ACTIONS À MENER —
**a)** Reformulez plus brièvement le paragraphe de l'article sur la liberté de presse au Maroc qui commence par « Ce qui n'empêche pas le sous-ministre », en conservant ses faits essentiels.
**b)** Rédigez la suite de l'article sur la liberté de presse au Maroc, à partir de sa dernière phrase.

PASSAGE FOURNI —
·····
Liberté de presse au Maroc: Tout reste à faire
Par Larbi le lundi, mai 3 2010, 00:45
Reprenons. En cinq mois, de juin à octobre 2009, un journal marocain a été fermé, cinq numéros de publications étrangères ont été interdits d’entrée au Maroc. 2 millions d’euros de dommages et intérêts ont été prononcés à l’encontre des journaux, 18 mois de prison ferme et 110 mois de prison avec sursis à l’encontre des journalistes et l’un a deux est actuellement incarcéré.
Ce qui n’empêche pas le sous-ministre de la communication de déclarer aujourd’hui, dans un de ces moments de délire que « pour tous les organes de presse écrite ou audiovisuelle marocains, l’exercice de la profession se déploie dans une normalité encadrée par des règles qui se réfèrent aux grands standards démocratiques internationaux ».
Toutes ces affaires ont en commun trois constantes qui caractérisent en général les délits de presse au Maroc.
La première constante concerne l’arbitraire du déclenchement des poursuites. Les codes pénal et de la presse marocains punissent sévèrement l’affranchissement ce qu’on appelle les lignes rouges (Monarchie, Islam, Sahara). Problème : ces lignes sensées définir le « sacrée » sont floues et extensibles à l’envie au bon vouloir du parquet et sa hiérarchie judiciaire. Le numéro incriminé de Akhbar Al yaoume avait été mis en vente durant tout un week-end et nul n’y a vu un outrage au drapeau ni un manque de respect au prince. Après trois jours de vente quelqu’un a décidé qu’il y a matière de fermer un journal. Et c’est bien cela le problème de la presse au Maroc : c’est un métier à risque qui s’exerce sur un terrain miné de lignes rouges, dont nul ne sait où commencent et où finissent. Le secrétaire général de Reporters sans frontières, Jean-François Julliard, résume bien la situation « Les Marocains eux-mêmes n’arrivent pas toujours à comprendre ce qui se passe chez eux. Pour des étrangers, c’est encore plus difficile, d’autant que le régime marocain est assez imprévisible ». Tous les journalistes marocains indépendants vous le diront : c’est un métier très risqué, du jour au lendemain la foudre peut s’abattre sur n’importe quelle rédaction au gré de l’arbitraire des autorités. Comment parler du roi du Maroc, chef de l’Etat et chef de l’exécutif, qui décide de la destinée de 30 millions de Marocains alors que la loi l’élève au rang du sacré ? C’est intenable. D’autant plus qu’après dix ans de règne « Le pouvoir politique considère qu’il n’a plus besoin d’être libéral » comme le note Driss Ksikes, ancien journaliste condamné à trois ans de prison avec sursis pour atteinte à la sacralité et qui a préféré quitter le journalisme au lieu de s’autocensurer.
·····
(Enregistrements issus d'une source de données)
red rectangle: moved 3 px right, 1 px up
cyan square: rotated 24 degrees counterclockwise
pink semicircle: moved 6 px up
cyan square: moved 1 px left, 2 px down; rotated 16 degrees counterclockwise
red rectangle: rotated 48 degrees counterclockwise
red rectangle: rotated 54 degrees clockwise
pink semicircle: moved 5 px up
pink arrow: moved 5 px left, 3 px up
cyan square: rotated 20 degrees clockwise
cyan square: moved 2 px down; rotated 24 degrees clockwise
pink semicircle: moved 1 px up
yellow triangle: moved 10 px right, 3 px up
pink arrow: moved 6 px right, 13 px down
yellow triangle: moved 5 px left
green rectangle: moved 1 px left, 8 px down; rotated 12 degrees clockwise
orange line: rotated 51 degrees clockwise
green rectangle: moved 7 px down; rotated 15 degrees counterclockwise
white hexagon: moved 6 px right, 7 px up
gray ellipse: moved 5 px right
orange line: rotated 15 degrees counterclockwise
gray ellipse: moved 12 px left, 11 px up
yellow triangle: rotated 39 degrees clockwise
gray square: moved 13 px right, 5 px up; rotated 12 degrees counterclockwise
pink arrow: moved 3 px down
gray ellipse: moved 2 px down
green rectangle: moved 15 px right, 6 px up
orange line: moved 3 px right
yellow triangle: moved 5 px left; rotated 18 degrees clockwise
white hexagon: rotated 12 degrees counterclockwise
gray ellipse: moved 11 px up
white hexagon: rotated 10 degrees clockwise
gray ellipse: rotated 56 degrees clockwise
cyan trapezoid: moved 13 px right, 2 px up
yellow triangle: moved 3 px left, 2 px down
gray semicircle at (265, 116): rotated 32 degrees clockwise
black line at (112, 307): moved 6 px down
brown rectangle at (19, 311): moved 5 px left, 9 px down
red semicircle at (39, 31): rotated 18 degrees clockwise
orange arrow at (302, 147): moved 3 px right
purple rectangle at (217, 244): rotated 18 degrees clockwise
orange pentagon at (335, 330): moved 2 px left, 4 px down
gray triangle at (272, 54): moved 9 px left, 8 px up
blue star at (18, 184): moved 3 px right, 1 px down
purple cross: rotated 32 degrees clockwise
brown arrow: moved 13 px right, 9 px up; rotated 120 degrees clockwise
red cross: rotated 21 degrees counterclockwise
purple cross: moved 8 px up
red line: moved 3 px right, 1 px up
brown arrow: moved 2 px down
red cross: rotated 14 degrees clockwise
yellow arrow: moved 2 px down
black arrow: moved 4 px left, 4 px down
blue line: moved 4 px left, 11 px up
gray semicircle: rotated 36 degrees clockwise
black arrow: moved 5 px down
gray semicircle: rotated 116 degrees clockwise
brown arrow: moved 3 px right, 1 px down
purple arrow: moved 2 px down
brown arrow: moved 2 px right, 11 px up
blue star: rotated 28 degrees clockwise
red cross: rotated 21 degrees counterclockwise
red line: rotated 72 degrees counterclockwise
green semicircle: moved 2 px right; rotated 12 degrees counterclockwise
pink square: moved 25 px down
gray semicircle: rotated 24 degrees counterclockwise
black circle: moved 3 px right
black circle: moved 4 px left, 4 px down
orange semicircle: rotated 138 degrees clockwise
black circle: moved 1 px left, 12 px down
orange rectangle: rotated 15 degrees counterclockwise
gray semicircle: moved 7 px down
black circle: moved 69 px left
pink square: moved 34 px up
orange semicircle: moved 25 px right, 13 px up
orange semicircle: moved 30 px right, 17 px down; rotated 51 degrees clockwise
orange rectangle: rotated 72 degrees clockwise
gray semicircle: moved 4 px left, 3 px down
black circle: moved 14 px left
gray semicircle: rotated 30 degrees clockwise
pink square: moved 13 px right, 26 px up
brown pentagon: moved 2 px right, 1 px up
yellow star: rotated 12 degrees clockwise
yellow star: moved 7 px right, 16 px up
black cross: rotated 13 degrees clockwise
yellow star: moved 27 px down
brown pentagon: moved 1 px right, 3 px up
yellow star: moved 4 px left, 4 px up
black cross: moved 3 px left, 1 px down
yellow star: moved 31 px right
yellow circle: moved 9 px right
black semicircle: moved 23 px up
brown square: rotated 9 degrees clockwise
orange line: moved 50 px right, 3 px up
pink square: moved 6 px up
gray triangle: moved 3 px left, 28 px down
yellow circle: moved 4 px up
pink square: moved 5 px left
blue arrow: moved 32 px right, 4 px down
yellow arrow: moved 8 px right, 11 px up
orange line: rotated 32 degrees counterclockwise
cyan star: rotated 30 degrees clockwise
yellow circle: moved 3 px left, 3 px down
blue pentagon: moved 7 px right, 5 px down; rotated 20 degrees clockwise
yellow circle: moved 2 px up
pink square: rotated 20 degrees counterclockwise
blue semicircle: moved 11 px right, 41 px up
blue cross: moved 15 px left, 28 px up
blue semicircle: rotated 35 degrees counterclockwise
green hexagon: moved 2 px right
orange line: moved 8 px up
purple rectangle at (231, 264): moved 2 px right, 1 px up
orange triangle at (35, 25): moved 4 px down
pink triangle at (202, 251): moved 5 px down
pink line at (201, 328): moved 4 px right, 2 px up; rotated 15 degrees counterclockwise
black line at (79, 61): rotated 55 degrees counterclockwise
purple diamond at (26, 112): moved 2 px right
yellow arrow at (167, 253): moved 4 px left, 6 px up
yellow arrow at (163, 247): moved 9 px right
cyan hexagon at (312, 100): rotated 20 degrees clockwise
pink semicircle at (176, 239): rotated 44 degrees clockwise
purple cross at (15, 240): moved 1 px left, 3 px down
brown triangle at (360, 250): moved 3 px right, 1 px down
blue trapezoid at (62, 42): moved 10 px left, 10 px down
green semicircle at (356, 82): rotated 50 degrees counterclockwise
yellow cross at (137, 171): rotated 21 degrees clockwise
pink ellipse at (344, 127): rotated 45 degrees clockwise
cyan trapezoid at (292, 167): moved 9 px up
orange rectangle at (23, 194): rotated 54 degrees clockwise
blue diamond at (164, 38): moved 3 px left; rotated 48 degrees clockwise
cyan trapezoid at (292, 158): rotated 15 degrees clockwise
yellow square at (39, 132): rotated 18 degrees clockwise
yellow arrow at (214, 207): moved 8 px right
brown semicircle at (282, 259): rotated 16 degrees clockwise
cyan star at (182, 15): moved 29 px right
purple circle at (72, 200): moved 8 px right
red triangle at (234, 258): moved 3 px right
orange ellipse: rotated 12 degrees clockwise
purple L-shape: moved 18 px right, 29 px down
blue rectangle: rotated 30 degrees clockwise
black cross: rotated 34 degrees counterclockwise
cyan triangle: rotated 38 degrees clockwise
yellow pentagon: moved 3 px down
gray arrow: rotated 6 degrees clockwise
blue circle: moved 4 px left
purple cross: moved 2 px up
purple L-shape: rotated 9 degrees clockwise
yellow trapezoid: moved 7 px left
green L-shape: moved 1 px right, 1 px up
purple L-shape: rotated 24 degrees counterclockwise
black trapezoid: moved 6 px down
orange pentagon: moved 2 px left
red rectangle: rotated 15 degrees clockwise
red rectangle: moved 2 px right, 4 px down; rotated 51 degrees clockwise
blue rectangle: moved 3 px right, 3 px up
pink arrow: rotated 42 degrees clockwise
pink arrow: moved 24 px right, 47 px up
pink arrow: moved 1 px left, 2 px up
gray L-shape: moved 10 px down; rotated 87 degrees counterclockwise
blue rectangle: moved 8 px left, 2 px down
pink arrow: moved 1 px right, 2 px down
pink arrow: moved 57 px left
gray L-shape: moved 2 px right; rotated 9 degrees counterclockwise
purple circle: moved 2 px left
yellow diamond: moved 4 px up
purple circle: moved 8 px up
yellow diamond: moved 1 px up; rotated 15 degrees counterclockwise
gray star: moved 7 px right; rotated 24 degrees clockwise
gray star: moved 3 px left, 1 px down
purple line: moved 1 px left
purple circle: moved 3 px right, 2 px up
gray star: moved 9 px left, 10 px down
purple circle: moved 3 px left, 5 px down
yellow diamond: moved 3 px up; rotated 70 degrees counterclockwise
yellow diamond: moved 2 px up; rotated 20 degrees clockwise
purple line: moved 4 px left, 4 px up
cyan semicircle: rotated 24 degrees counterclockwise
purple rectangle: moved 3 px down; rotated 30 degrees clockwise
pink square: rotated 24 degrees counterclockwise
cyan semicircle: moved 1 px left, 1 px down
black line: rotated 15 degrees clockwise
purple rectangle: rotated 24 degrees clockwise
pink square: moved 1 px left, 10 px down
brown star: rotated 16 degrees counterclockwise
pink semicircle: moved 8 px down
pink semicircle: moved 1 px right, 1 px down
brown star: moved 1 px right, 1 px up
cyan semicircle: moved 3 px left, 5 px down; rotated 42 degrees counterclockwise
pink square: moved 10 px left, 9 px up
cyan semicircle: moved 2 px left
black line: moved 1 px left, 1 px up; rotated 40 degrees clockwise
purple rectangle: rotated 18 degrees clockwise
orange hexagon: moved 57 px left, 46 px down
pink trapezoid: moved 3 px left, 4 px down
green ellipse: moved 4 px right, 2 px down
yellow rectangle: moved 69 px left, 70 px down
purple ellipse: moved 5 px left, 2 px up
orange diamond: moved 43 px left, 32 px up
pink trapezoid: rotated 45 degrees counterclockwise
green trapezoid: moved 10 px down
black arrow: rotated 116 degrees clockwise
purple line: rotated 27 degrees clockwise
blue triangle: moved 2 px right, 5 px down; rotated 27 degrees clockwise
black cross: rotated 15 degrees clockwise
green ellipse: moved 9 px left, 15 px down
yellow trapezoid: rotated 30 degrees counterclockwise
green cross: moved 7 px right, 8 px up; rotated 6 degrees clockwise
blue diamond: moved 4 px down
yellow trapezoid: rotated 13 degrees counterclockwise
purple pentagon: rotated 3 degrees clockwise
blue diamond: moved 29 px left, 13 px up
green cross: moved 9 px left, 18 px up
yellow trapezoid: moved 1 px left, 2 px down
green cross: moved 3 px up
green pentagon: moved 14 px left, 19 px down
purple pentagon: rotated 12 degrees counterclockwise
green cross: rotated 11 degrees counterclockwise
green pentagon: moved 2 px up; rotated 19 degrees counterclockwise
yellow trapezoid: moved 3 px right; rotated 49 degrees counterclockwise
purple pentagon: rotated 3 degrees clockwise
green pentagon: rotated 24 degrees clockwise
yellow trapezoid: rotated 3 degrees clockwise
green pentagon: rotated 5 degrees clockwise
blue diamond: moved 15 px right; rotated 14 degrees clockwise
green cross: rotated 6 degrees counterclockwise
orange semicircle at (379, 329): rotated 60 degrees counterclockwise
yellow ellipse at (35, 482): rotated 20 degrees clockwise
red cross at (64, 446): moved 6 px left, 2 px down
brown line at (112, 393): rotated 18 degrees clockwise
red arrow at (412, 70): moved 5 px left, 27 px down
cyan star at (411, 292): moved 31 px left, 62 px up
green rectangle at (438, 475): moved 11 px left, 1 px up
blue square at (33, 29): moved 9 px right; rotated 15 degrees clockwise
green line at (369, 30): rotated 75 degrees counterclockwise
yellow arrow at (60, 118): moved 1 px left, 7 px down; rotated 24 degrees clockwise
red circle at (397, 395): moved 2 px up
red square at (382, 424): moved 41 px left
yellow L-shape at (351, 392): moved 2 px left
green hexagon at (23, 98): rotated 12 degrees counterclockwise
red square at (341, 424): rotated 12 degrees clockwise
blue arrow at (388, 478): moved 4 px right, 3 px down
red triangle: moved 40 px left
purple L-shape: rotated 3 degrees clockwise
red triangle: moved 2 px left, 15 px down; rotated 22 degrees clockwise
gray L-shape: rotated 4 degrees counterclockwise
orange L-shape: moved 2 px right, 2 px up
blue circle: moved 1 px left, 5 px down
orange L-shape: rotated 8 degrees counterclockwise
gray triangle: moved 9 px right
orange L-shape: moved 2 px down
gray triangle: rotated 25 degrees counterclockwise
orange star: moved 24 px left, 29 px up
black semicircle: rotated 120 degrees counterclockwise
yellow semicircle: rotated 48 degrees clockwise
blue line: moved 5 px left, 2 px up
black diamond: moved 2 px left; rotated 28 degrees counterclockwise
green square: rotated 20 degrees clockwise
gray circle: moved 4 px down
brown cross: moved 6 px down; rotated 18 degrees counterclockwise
·····
LES RÉPONSES —
**a)** Le sous-ministre de la communication affirme pourtant aujourd'hui, dans ce que le texte qualifie de moment de délire, que tous les organes de presse marocains, écrits comme audiovisuels, exercent leur profession normalement, selon des règles conformes aux grands standards démocratiques internationaux.

**b)**
La deuxième constante concerne les juges. Il y a les lois et il y a les juges qui appliquent les lois. Ca fait au moins ça de gagné : Contrairement à l’imprévisibilité des autorités marocaines, le comportement des juges est clair et ne supporte aucune ambiguïté. Dans les affaires de sacralité, si vous êtes poursuivis, vous êtes automatiquement condamnés. Le fait est que jusqu’à preuve du contraire, au Maroc de Mohammed VI comme au Maroc de Hassan II, jamais aucun juge n’oserait acquitter dans une affaire dont la famille royale est partie prenante. Cela ne s’est tout simplement jamais produit. Quitte à recourir parfois à des acrobaties judiciaires inimaginables. Dans l’affaire Tel Quel, il n’existe aucun texte de loi qui interdit des sondages d’opinion sur le roi du Maroc. En décembre 2006, un projet de loi avait bien été envisagé pour les interdire mais il a été abandonné. Que fait alors le juge dans pareille situation pour entériner l’interdiction administrative du journal ? Il ne craint pas le ridicule et motive son jugement comme suit : « c’eût été improductif d’invalider l’interdiction, puisque de toute façon, les exemplaires saisis avaient déjà été détruits ». Mais il y’a pire. Quand il s’agit du roi, les juges marocains oublient même le baba de leur mission à savoir juger avec humanité. En 2007, Ahmed Nasser a été condamné à trois ans pour avoir scandés des slogans visant le roi Mohammed VI. Il meurt en prison. Il avait 95 ans. Quatre-vingt-quinze ans. Ni sa sénilité avérée ni son état de santé paralytique n’étaient suffisants pour lui trouver grâce auprès du juge. Il a envoyé un vieillard en fin de vie mourir en prison. Sans pitié et sans cœur.
Chacun comprendra aisément que même avec le meilleur code pénal et le plus libéral des codes de presse du monde, les juges marocains continueront à prononcer systématiquement des peines pour délit d’opinion et délit de presse dès qu’il s’agit d’atteinte aux sacralités . Parce qu’ils ne jugent pas selon les textes de lois, mais selon les coutumes d’usage. Et surtout parce qu’ils ont peur . «Dès qu’il est question de la royauté, on ne rigole plus. La loi devient immédiatement hors sujet, et tous ceux qui sont supposés en garantir le respect n’obéissent plus qu’à une chose : la peur. Peur que quelqu’un, quelque part, puisse les accuser de complaisance envers un “ennemi” de la royauté – même présumé, même considéré tel pour des raisons stupides. » résume un éditorialiste marocain.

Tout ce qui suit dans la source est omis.